San Francisco: If there is a billion-dollar gamble underlying Apple's iPhone, it lies in what this smart cell phone does not have: a mechanical keyboard.
As the clearest expression yet of the Apple chief executive's spartan design aesthetic, the iPhone sports only one mechanical button, to return a user to the home screen.
It echoes Steven P. Jobs' decree two decades ago that a computer mouse should have a single button. (Most have two.) His argument was that one button ensured that it would be impossible to push the wrong button.
The keyboard is built into other phones. But the lack of one could be a clever industrial design solution. It allows the iPhone to have a big 3.5-inch screen, which makes it attractive for alternative uses like watching movies.

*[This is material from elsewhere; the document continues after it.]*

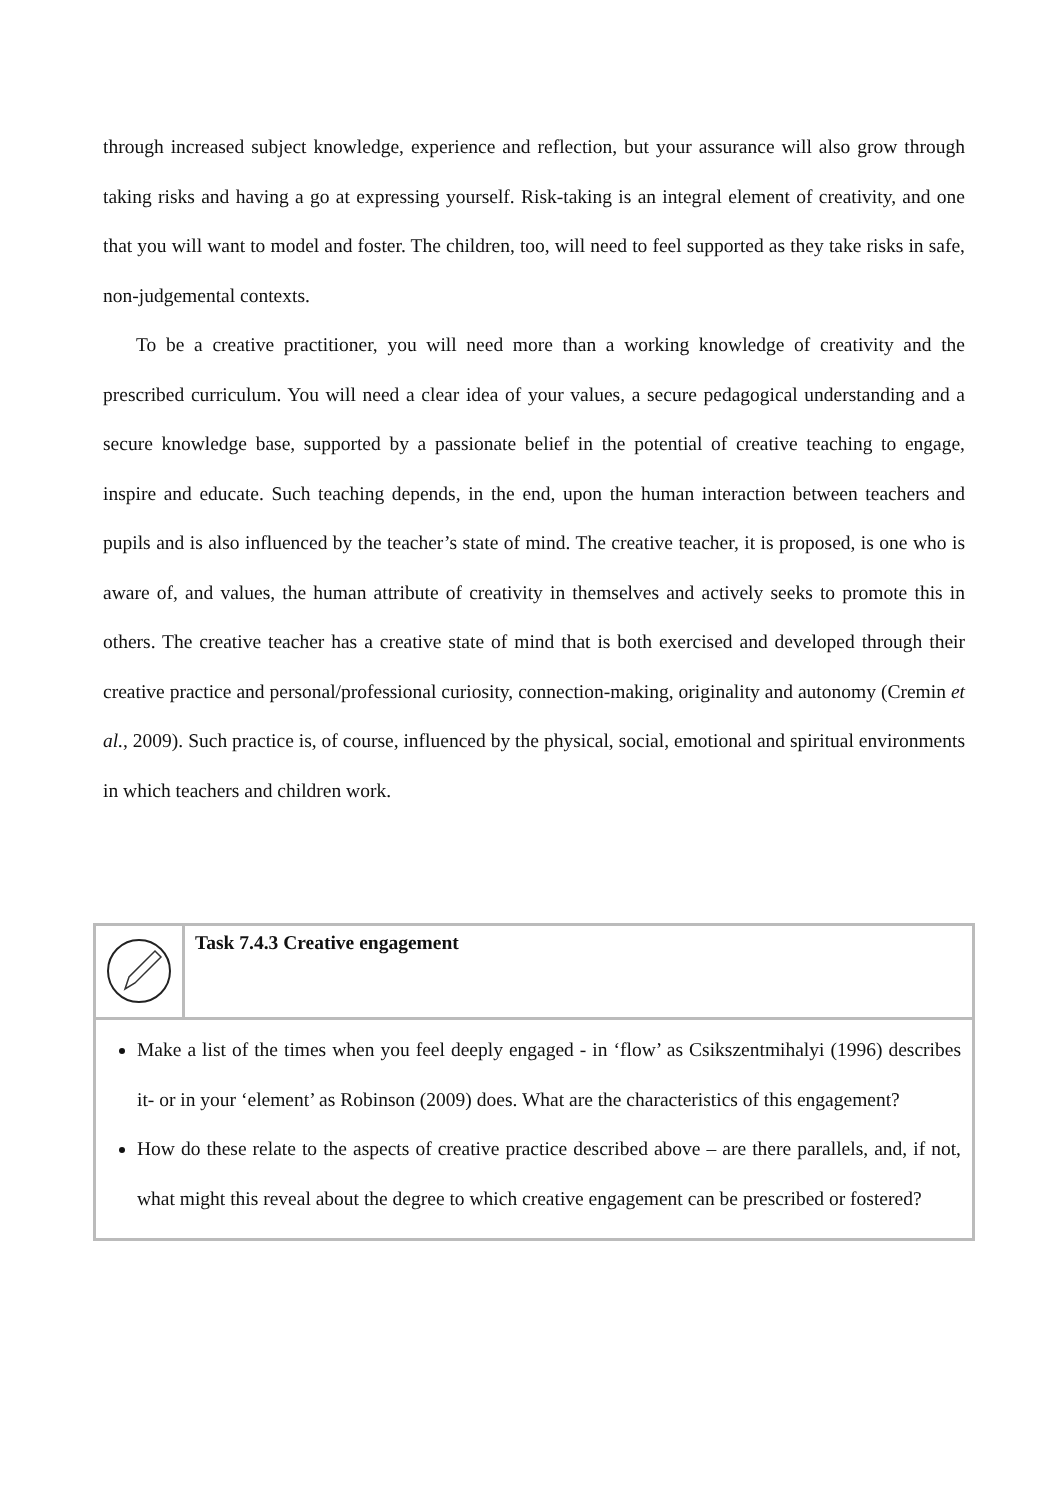through increased subject knowledge, experience and reflection, but your assurance will also grow through taking risks and having a go at expressing yourself. Risk-taking is an integral element of creativity, and one that you will want to model and foster. The children, too, will need to feel supported as they take risks in safe, non-judgemental contexts.
To be a creative practitioner, you will need more than a working knowledge of creativity and the prescribed curriculum. You will need a clear idea of your values, a secure pedagogical understanding and a secure knowledge base, supported by a passionate belief in the potential of creative teaching to engage, inspire and educate. Such teaching depends, in the end, upon the human interaction between teachers and pupils and is also influenced by the teacher’s state of mind. The creative teacher, it is proposed, is one who is aware of, and values, the human attribute of creativity in themselves and actively seeks to promote this in others. The creative teacher has a creative state of mind that is both exercised and developed through their creative practice and personal/professional curiosity, connection-making, originality and autonomy (Cremin et al., 2009). Such practice is, of course, influenced by the physical, social, emotional and spiritual environments in which teachers and children work.
| | Task 7.4.3 Creative engagement |
| Make a list of the times when you feel deeply engaged - in ‘flow’ as Csikszentmihalyi (1996) describes it- or in your ‘element’ as Robinson (2009) does. What are the characteristics of this engagement? How do these relate to the aspects of creative practice described above – are there parallels, and, if not, what might this reveal about the degree to which creative engagement can be prescribed or fostered? | |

And that could open up new revenue streams for Apple and its partner, AT&T.
The downside is that typing is done on the screen with thumbs or fingers, something hardly anyone outside of Apple has experienced yet. "The tactile feedback of a mechanical keyboard is a pretty important aspect of human interaction," said Bill Moggeridge of Ideo, an industrial design company in Palo Alto, Calif. "If you take that away you tend to be very insecure."

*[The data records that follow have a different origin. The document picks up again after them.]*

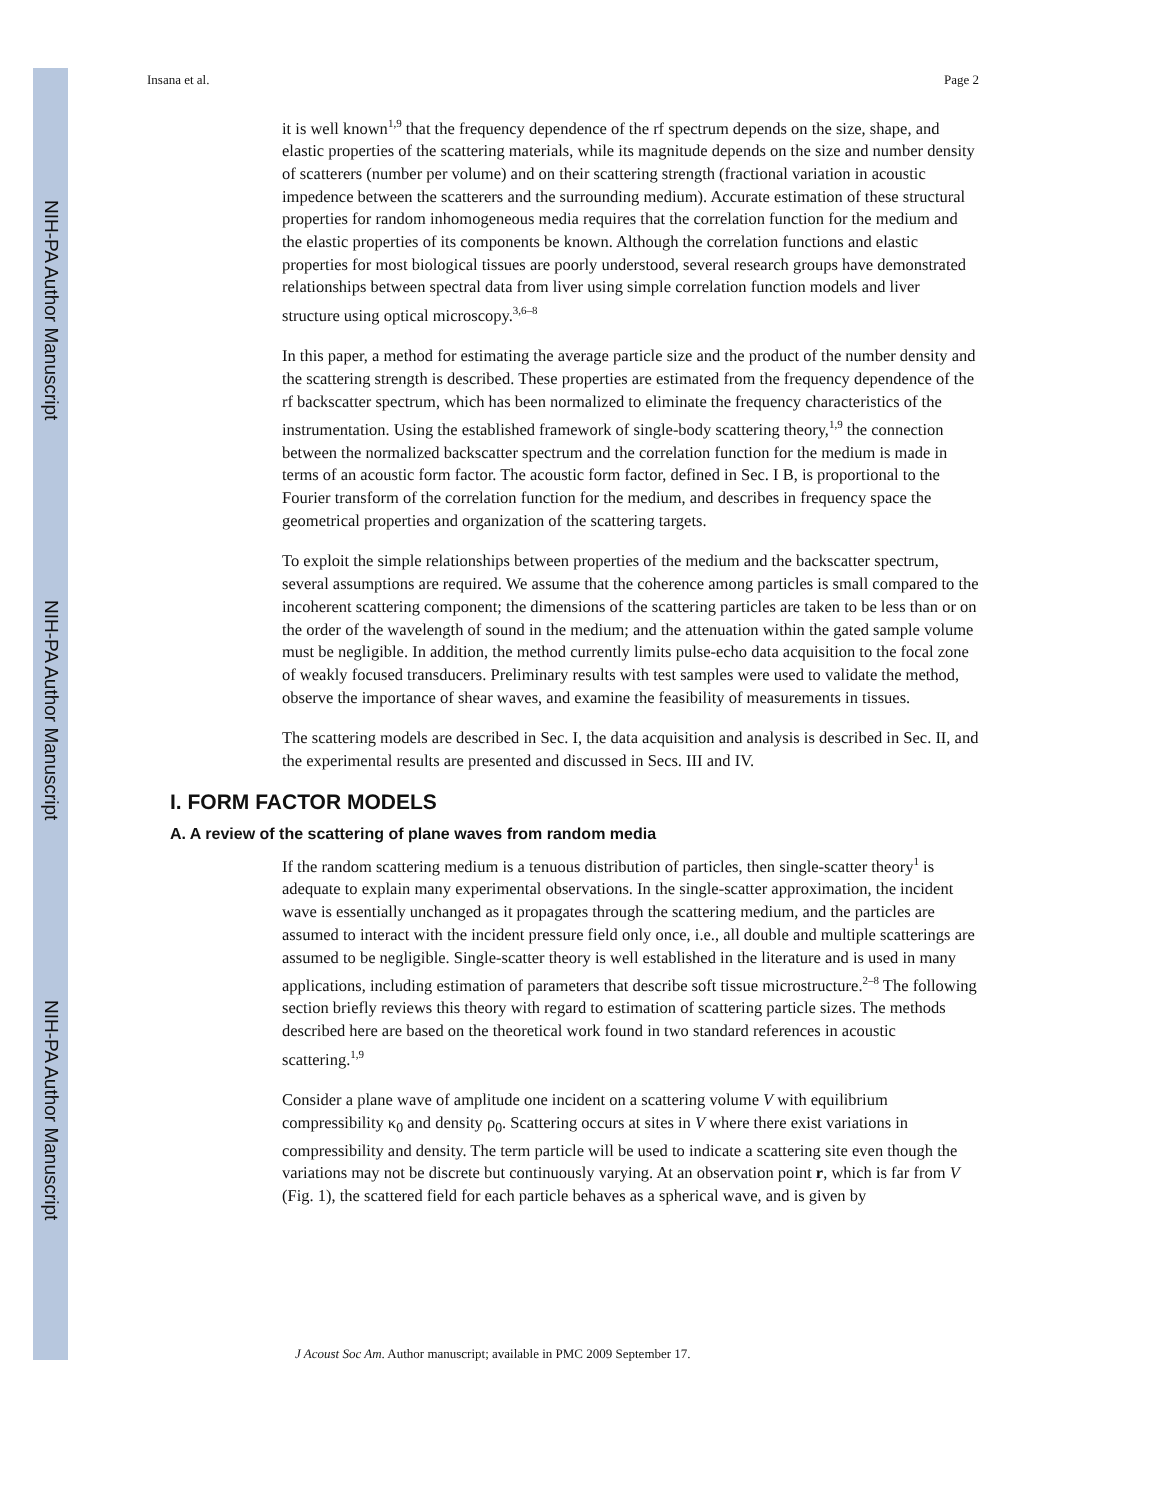NIH-PA Author Manuscript
NIH-PA Author Manuscript
NIH-PA Author Manuscript
Insana et al. Page 2
it is well known<sup>1,9</sup> that the frequency dependence of the rf spectrum depends on the size, shape, and elastic properties of the scattering materials, while its magnitude depends on the size and number density of scatterers (number per volume) and on their scattering strength (fractional variation in acoustic impedence between the scatterers and the surrounding medium). Accurate estimation of these structural properties for random inhomogeneous media requires that the correlation function for the medium and the elastic properties of its components be known. Although the correlation functions and elastic properties for most biological tissues are poorly understood, several research groups have demonstrated relationships between spectral data from liver using simple correlation function models and liver structure using optical microscopy.<sup>3,6–8</sup>
In this paper, a method for estimating the average particle size and the product of the number density and the scattering strength is described. These properties are estimated from the frequency dependence of the rf backscatter spectrum, which has been normalized to eliminate the frequency characteristics of the instrumentation. Using the established framework of single-body scattering theory,<sup>1,9</sup> the connection between the normalized backscatter spectrum and the correlation function for the medium is made in terms of an acoustic form factor. The acoustic form factor, defined in Sec. I B, is proportional to the Fourier transform of the correlation function for the medium, and describes in frequency space the geometrical properties and organization of the scattering targets.
To exploit the simple relationships between properties of the medium and the backscatter spectrum, several assumptions are required. We assume that the coherence among particles is small compared to the incoherent scattering component; the dimensions of the scattering particles are taken to be less than or on the order of the wavelength of sound in the medium; and the attenuation within the gated sample volume must be negligible. In addition, the method currently limits pulse-echo data acquisition to the focal zone of weakly focused transducers. Preliminary results with test samples were used to validate the method, observe the importance of shear waves, and examine the feasibility of measurements in tissues.
The scattering models are described in Sec. I, the data acquisition and analysis is described in Sec. II, and the experimental results are presented and discussed in Secs. III and IV.
I. FORM FACTOR MODELS
A. A review of the scattering of plane waves from random media
If the random scattering medium is a tenuous distribution of particles, then single-scatter theory<sup>1</sup> is adequate to explain many experimental observations. In the single-scatter approximation, the incident wave is essentially unchanged as it propagates through the scattering medium, and the particles are assumed to interact with the incident pressure field only once, i.e., all double and multiple scatterings are assumed to be negligible. Single-scatter theory is well established in the literature and is used in many applications, including estimation of parameters that describe soft tissue microstructure.<sup>2–8</sup> The following section briefly reviews this theory with regard to estimation of scattering particle sizes. The methods described here are based on the theoretical work found in two standard references in acoustic scattering.<sup>1,9</sup>
Consider a plane wave of amplitude one incident on a scattering volume V with equilibrium compressibility κ<sub>0</sub> and density ρ<sub>0</sub>. Scattering occurs at sites in V where there exist variations in compressibility and density. The term particle will be used to indicate a scattering site even though the variations may not be discrete but continuously varying. At an observation point r, which is far from V (Fig. 1), the scattered field for each particle behaves as a spherical wave, and is given by
J Acoust Soc Am. Author manuscript; available in PMC 2009 September 17.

Jobs and other Apple executives argue that the keyboard that pops up onscreen will be a painless compromise. But it requires users to learn the new system, a task that Apple executives acknowledge may require several days.
Last month, Jobs dismissed doubts about relying on a virtual keyboard, saying that users only had to learn to trust the keyboard, "and then you will fly." Yet in the days before the phone is scheduled to go on sale, designers and marketers of electronic devices centres are having a spirited debate about whether consumers will have the patience to type without the familiar tactile feedback offered by conventional keyboards.
Apple is making other compromises. The AT&T Edge cellular network transmits data more slowly than those of rivals, but the iPhone will be equipped with Wi-Fi for Web access. The phone will not accept memory cards.
The keyboard, however, is the biggest worry. At worst, customers will return the phones, and any significant number of returns could undermine what until now has been a remarkable promotional blitz that culminates in the phone's release on 29 June.